What you need to do: In the news report on the Madoff trial below, translate this sentence into Spanish: "Prosecutors have described the defendants as "necessary players" in Madoff's $17 billion scheme."

Quoted text:
Witness: Madoff Discouraged Employees From Furthering Education
NEW YORK (CBSNewYork/AP) -- Bernard Madoff placed no premium on further educating the employees he hired right out of high school -- the less they knew, the better -- the Ponzi schemer's longtime lieutenant testified Monday.
As WCBS 880's Irene Cornell reported, Frank DiPascali, the government's star witness in the trial of five former Madoff employees, conceded to the attorney for defendant Annette Bongiorno, who handled the customer side of the fake investment business, that she told him she never really understood securities trading and she was not the one who chose investment strategies for clients.
DiPascali had earlier said it was virtually impossible not to recognize the fake trading that was gonig on in the Madoff investment business.
Witness: Madoff Discouraged Employees From Furthering Educations
Bongiorno's lawyer painted the picture that his client was a loyal Madoff employee who knew nothing about trading and the massive long-running fraud at the company.
DiPascali, 57, pleaded guilty in 2009 to 10 counts, including conspiracy, fraud and money laundering, and is also expected to testify at the trial.
Prosecutors have described the defendants as "necessary players" in Madoff's $17 billion scheme.

(Data listing)
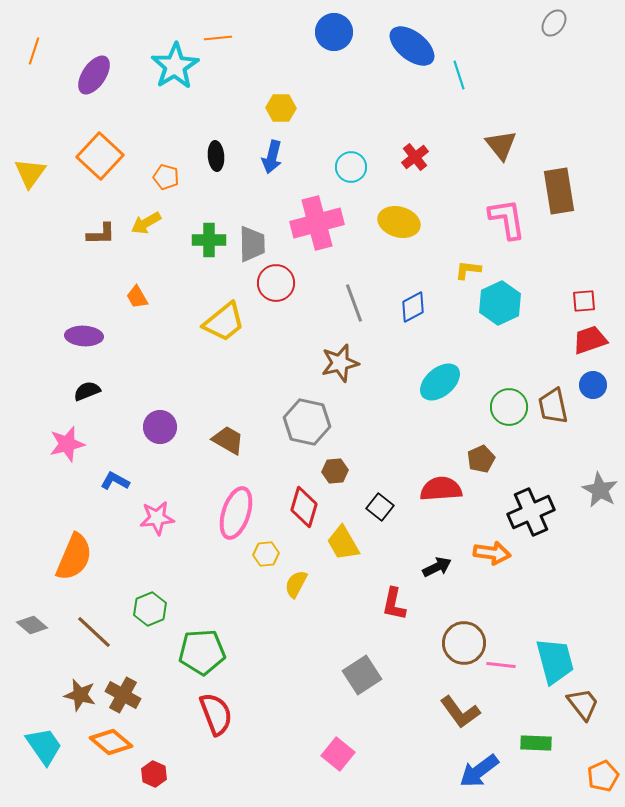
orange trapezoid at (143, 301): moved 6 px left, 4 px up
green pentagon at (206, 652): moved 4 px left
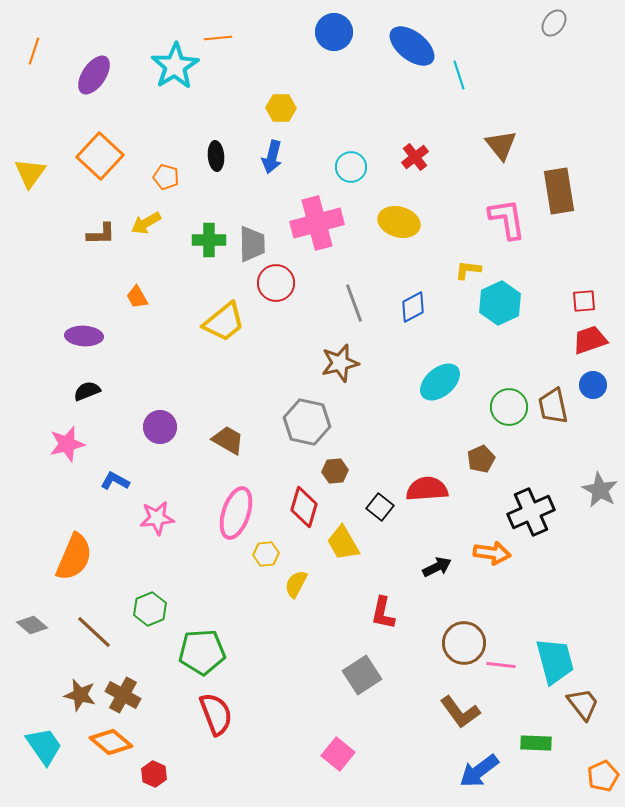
red semicircle at (441, 489): moved 14 px left
red L-shape at (394, 604): moved 11 px left, 9 px down
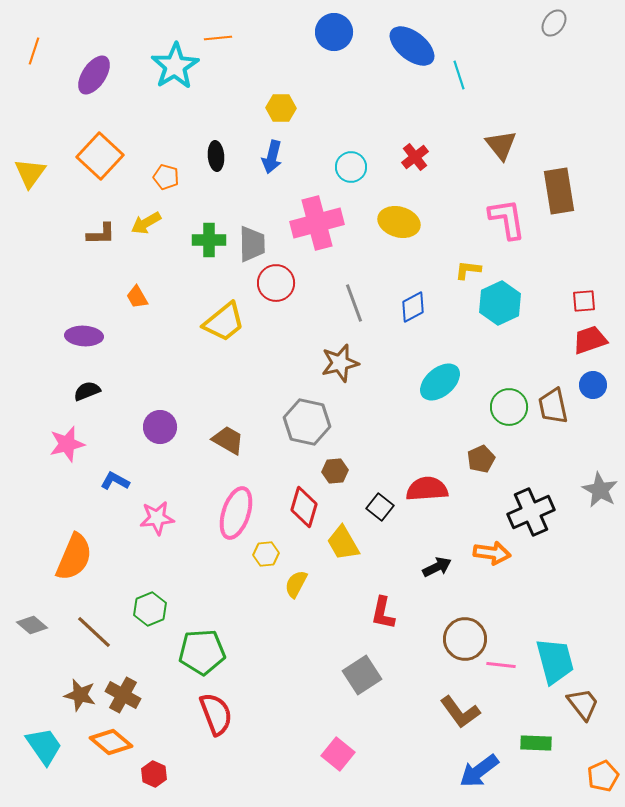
brown circle at (464, 643): moved 1 px right, 4 px up
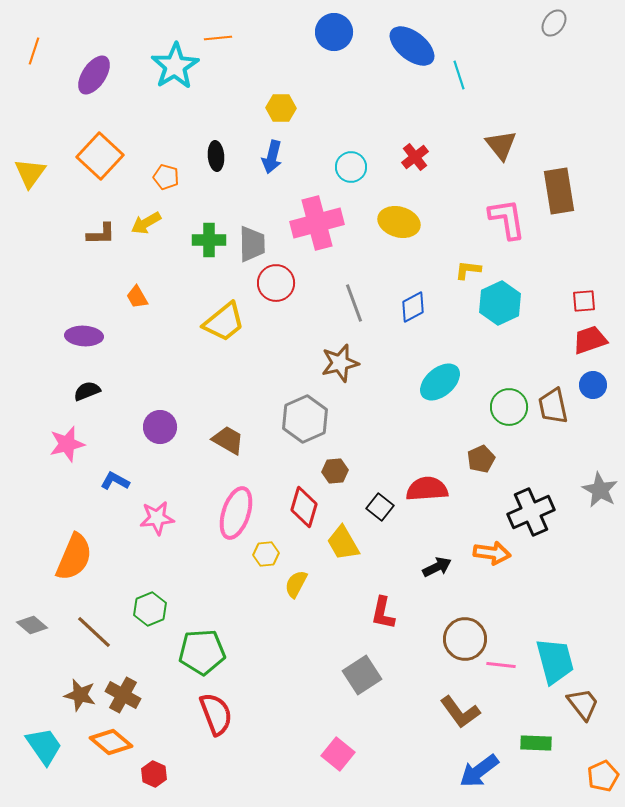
gray hexagon at (307, 422): moved 2 px left, 3 px up; rotated 24 degrees clockwise
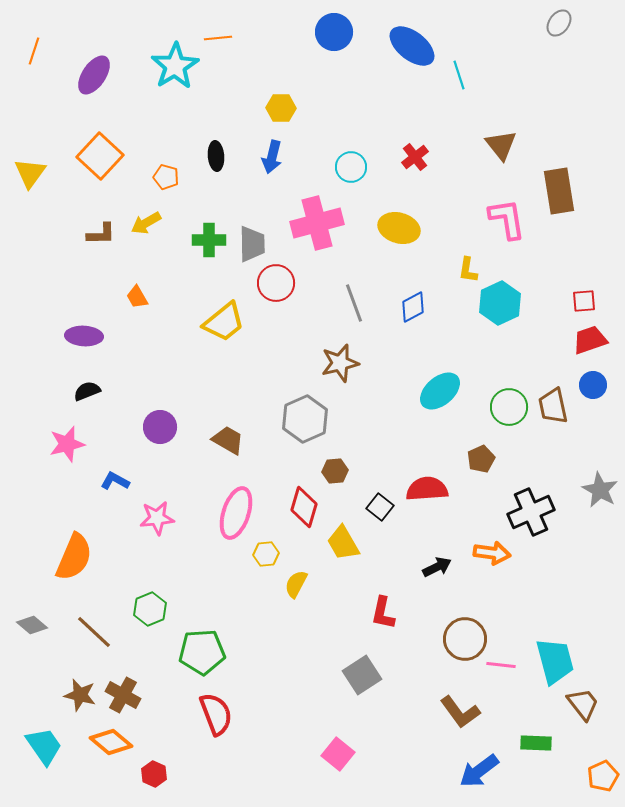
gray ellipse at (554, 23): moved 5 px right
yellow ellipse at (399, 222): moved 6 px down
yellow L-shape at (468, 270): rotated 88 degrees counterclockwise
cyan ellipse at (440, 382): moved 9 px down
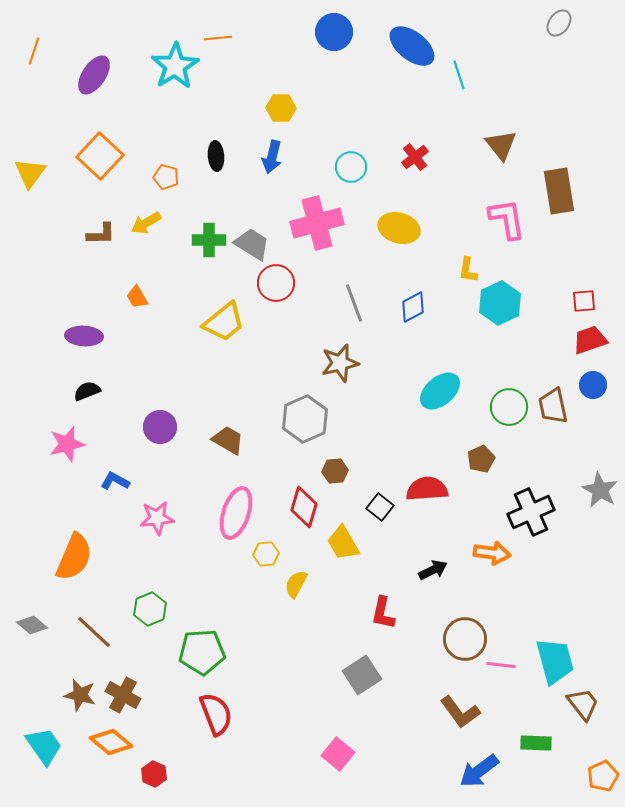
gray trapezoid at (252, 244): rotated 57 degrees counterclockwise
black arrow at (437, 567): moved 4 px left, 3 px down
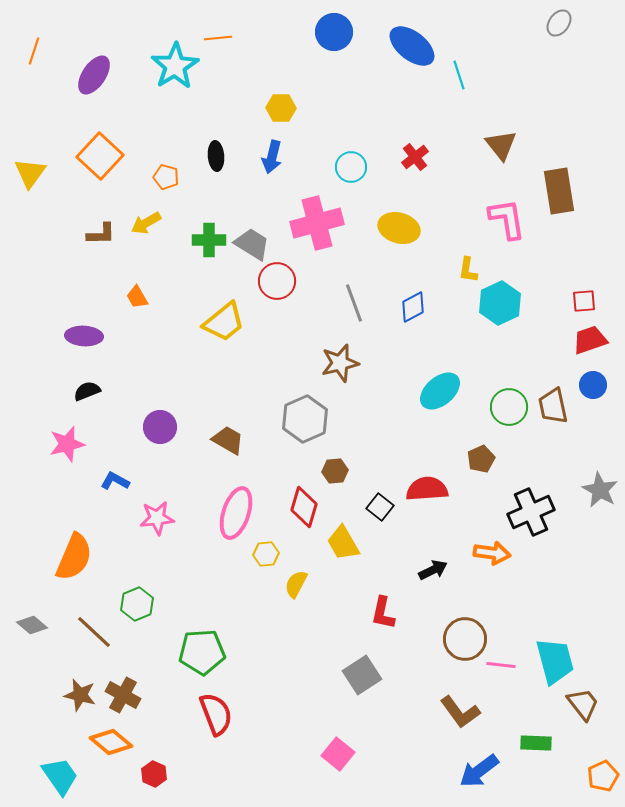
red circle at (276, 283): moved 1 px right, 2 px up
green hexagon at (150, 609): moved 13 px left, 5 px up
cyan trapezoid at (44, 746): moved 16 px right, 30 px down
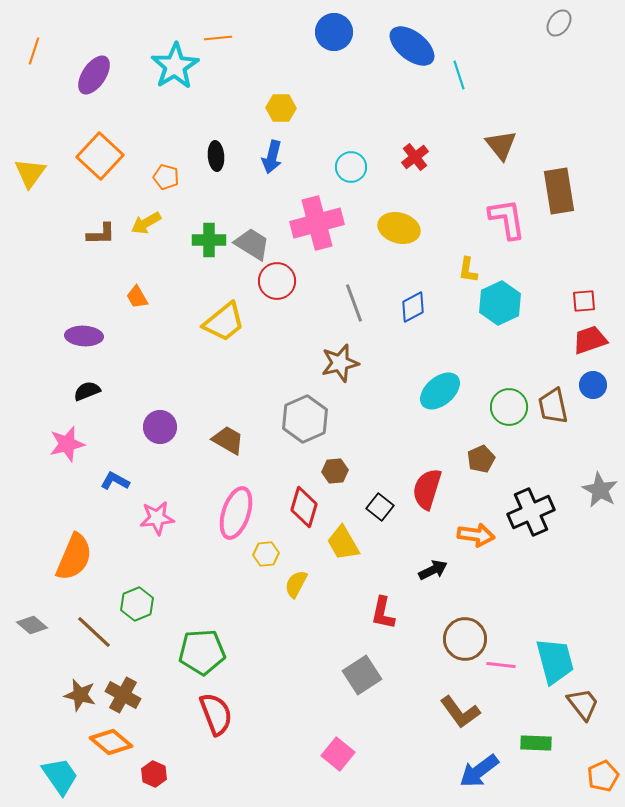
red semicircle at (427, 489): rotated 69 degrees counterclockwise
orange arrow at (492, 553): moved 16 px left, 18 px up
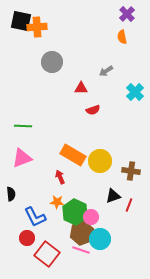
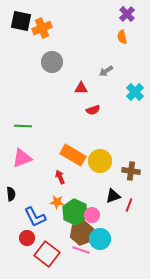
orange cross: moved 5 px right, 1 px down; rotated 18 degrees counterclockwise
pink circle: moved 1 px right, 2 px up
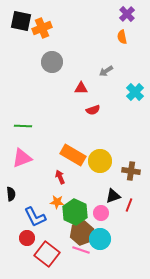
pink circle: moved 9 px right, 2 px up
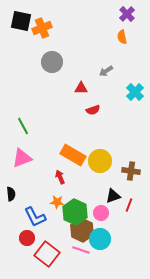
green line: rotated 60 degrees clockwise
brown hexagon: moved 3 px up; rotated 15 degrees counterclockwise
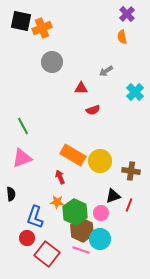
blue L-shape: rotated 45 degrees clockwise
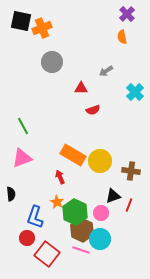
orange star: rotated 24 degrees clockwise
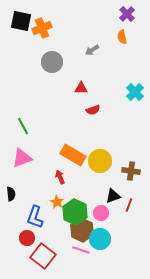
gray arrow: moved 14 px left, 21 px up
red square: moved 4 px left, 2 px down
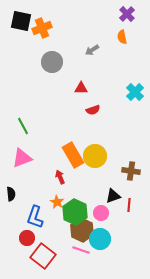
orange rectangle: rotated 30 degrees clockwise
yellow circle: moved 5 px left, 5 px up
red line: rotated 16 degrees counterclockwise
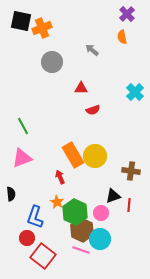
gray arrow: rotated 72 degrees clockwise
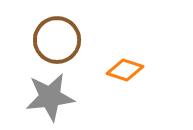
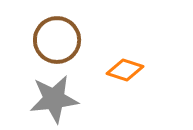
gray star: moved 4 px right, 2 px down
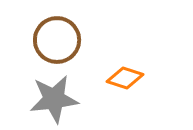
orange diamond: moved 8 px down
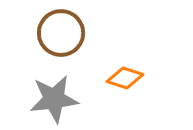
brown circle: moved 4 px right, 7 px up
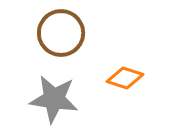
gray star: rotated 15 degrees clockwise
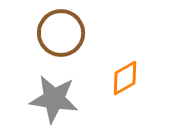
orange diamond: rotated 48 degrees counterclockwise
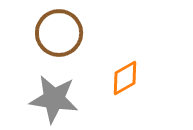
brown circle: moved 2 px left
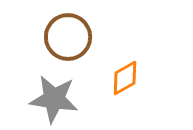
brown circle: moved 9 px right, 4 px down
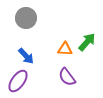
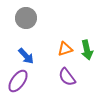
green arrow: moved 8 px down; rotated 126 degrees clockwise
orange triangle: rotated 21 degrees counterclockwise
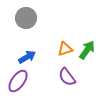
green arrow: rotated 132 degrees counterclockwise
blue arrow: moved 1 px right, 1 px down; rotated 78 degrees counterclockwise
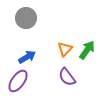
orange triangle: rotated 28 degrees counterclockwise
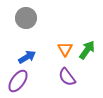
orange triangle: rotated 14 degrees counterclockwise
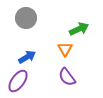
green arrow: moved 8 px left, 21 px up; rotated 30 degrees clockwise
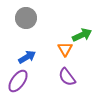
green arrow: moved 3 px right, 6 px down
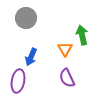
green arrow: rotated 78 degrees counterclockwise
blue arrow: moved 4 px right; rotated 144 degrees clockwise
purple semicircle: moved 1 px down; rotated 12 degrees clockwise
purple ellipse: rotated 25 degrees counterclockwise
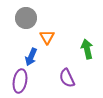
green arrow: moved 5 px right, 14 px down
orange triangle: moved 18 px left, 12 px up
purple ellipse: moved 2 px right
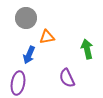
orange triangle: rotated 49 degrees clockwise
blue arrow: moved 2 px left, 2 px up
purple ellipse: moved 2 px left, 2 px down
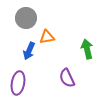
blue arrow: moved 4 px up
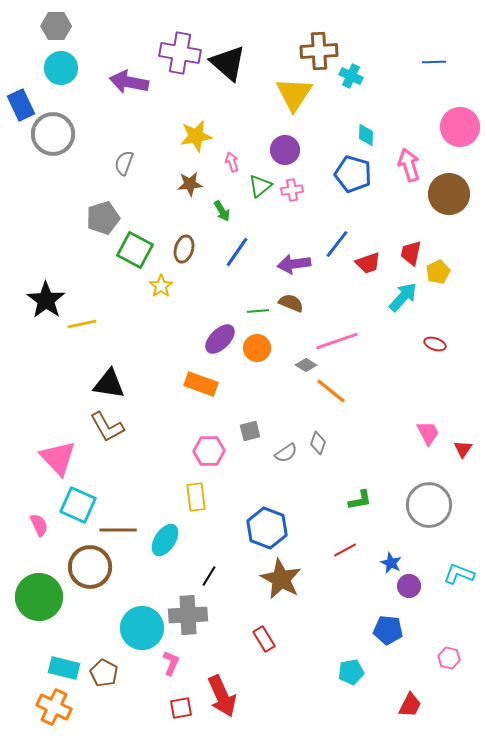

Task result: Los fiscales han descrito a los acusados como "actores necesarios" en el esquema de 17.000 millones de dólares de Madoff.